Jon Gosselin in the Wilderness
WHICH IS ESSENTIALLY why we care about Jon Gosselin again. But let’s get something straight, people: Jon may be punching clock at a podunk restaurant, and he may be living in a cabin in the woods on a 28-acre plot that once hosted a nudist colony. But that doesn’t mean he’s hit “rock bottom,” as one interviewer recently suggested. On the contrary, he’ll tell you, this Walden phase he’s going through, it’s all part of the plan.
But first, for the uninitiated: Jon and Kate get married, have twins, then have sextuplets in 2004. The Discovery Channel offers them a contract, starting at $2,000 an episode, to let a camera crew document their lives. As their paychecks grow more substantial, Jon and Kate quit their jobs, she as a nurse, he as an IT guy for Governor Ed Rendell’s office. In print, Kate is often described as “shrewish,” which sounds mean and possibly sexist, until you watch the show and realize it’s accurate. In 2009, Jon is photographed with a string of younger women; the marriage falls apart. He becomes a tabloid sensation and forfeits most of the goodwill he generated over five seasons of masochistic subservience to Kate. The episode in which the couple announces their separation breaks the all-time viewership record for a reality TV series.
After Jon left Jon & Kate Plus 8, Kate busied herself with Kate Plus 8, followed by stints on Dancing with the Stars and Celebrity Wife Swap. She’s been out of work since losing her blogging gig with CouponCabin.com, but has expressed interest in returning to television.
As for Jon, he partied in New York City, the Hamptons and Park City, Utah, making money by doing personal appearances and selling tips about himself to the tabloids. After that burned off, he installed solar panels in New Jersey, but all the good renewable-energy work was in New England and he didn’t want to be that far from his kids. So he returned to his roots in IT, doing “Help Desk Level 3 and Inside Sales” for Omega Systems in West Lawn, Pennsylvania. His LinkedIn page hasn’t been updated to reflect his most recent gigs, at Black Dog and another restaurant called Emily’s. Seems a little ungracious; without them, there might never have been a comeback.

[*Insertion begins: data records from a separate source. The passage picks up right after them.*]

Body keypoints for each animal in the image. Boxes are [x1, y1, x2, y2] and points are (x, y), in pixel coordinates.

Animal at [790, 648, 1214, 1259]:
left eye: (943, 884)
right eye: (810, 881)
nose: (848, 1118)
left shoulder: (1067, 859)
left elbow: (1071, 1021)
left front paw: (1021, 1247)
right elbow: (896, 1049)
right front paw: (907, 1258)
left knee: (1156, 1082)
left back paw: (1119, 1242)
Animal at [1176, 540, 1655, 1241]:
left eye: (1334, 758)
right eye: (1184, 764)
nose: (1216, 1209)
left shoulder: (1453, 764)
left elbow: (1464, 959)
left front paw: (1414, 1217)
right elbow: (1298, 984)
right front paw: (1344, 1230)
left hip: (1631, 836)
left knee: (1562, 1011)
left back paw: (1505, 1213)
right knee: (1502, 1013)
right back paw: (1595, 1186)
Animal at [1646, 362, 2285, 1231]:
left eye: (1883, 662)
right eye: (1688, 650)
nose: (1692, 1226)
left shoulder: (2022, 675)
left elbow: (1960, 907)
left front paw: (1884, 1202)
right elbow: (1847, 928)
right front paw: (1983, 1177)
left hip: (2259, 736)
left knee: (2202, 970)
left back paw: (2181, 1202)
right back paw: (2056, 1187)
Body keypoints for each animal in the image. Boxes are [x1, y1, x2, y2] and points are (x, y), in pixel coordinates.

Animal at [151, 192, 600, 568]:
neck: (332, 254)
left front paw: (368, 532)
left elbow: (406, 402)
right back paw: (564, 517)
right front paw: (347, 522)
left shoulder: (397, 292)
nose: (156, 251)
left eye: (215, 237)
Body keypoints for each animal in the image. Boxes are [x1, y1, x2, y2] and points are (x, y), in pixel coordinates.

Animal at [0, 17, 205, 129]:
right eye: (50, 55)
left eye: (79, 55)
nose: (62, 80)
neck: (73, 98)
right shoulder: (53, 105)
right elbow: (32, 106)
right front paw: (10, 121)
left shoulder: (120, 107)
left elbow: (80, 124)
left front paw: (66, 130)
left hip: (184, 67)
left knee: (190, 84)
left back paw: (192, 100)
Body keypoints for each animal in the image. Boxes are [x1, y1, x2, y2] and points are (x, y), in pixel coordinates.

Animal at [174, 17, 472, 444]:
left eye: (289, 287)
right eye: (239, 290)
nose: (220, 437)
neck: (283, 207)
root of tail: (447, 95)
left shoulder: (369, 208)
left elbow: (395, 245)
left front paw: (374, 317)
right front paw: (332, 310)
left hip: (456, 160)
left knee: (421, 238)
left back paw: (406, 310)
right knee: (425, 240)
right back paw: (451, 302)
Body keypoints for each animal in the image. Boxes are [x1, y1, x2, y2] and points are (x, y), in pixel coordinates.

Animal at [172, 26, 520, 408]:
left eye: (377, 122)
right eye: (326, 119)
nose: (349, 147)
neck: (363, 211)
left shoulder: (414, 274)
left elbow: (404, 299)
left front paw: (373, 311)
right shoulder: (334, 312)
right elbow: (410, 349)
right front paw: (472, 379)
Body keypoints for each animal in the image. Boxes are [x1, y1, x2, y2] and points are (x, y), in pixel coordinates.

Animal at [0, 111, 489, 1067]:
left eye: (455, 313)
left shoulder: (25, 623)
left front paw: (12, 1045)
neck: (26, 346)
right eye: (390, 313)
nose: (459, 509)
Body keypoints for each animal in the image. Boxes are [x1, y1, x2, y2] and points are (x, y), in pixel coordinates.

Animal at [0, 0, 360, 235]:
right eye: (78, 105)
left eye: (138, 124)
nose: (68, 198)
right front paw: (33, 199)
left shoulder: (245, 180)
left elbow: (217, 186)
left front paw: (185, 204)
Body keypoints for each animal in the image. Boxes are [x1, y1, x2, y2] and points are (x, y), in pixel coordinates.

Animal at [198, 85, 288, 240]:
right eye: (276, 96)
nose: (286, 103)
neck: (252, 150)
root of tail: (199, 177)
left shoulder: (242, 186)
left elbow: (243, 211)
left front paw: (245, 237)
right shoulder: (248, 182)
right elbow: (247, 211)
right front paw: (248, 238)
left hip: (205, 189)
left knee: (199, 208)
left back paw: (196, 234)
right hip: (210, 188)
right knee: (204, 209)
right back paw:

Last August 26th, Kate sued Jon and a former tabloid writer named Robert Hoffman for, among other things, violation of section 18 U.S.C. § 1030 of the Computer Fraud and Abuse Act (in federal court, as Jon likes to point out). According to Kate, Jon stole a computer hard drive from their house and hacked into her email, giving Hoffman personal information—including a typed-out diary that allegedly indicates she abused her children—that Hoffman then self-published in a book called Kate Gosselin: How She Fooled the World. Amazon quickly pulled it when legal issues surfaced in 2012.
Three weeks after the suit was filed, Entertainment Tonight caught wind of Jon’s new job and rolled into Stouchsburg to film a three-minute segment called “Jon Gosselin Today: Waiter & Cabin Dweller.” Two days after that aired, a British paparazza tailed Jon after his shift at Emily’s to take a picture of the cabin. She got the shot, along with one of Jon pulling out a .45 caliber handgun, which he then fired to chase her away. (“It is a great shot when I’m pulling out my weapon,” he admits.) The View and Oprah came calling.
Even aside from the usual questions about how to brand and market oneself, Jon’s been doing a lot of thinking about the meaning of his new life as Waiter & Cabin Dweller. “It’s called: going into the woods,” he tells me 10 days later, as we’re cruising around Berks County. “Like, I always look at it like, if you’re in the woods, you take a path out of the woods. It doesn’t work? You come back in the woods, ’cause you’re comfortable. And then you figure out your shit—out of the woods again. Everyone does it. CEOs lose their jobs, they go back in the woods, they think they hit rock bottom because their lifestyle changed. But in actuality, they go and invent shit. Like Steve Jobs. Or Bill Gates, or, you know what I mean? Recession breeds innovation. So I just start thinking what I can do.”
What he’s doing is coming out of the woods.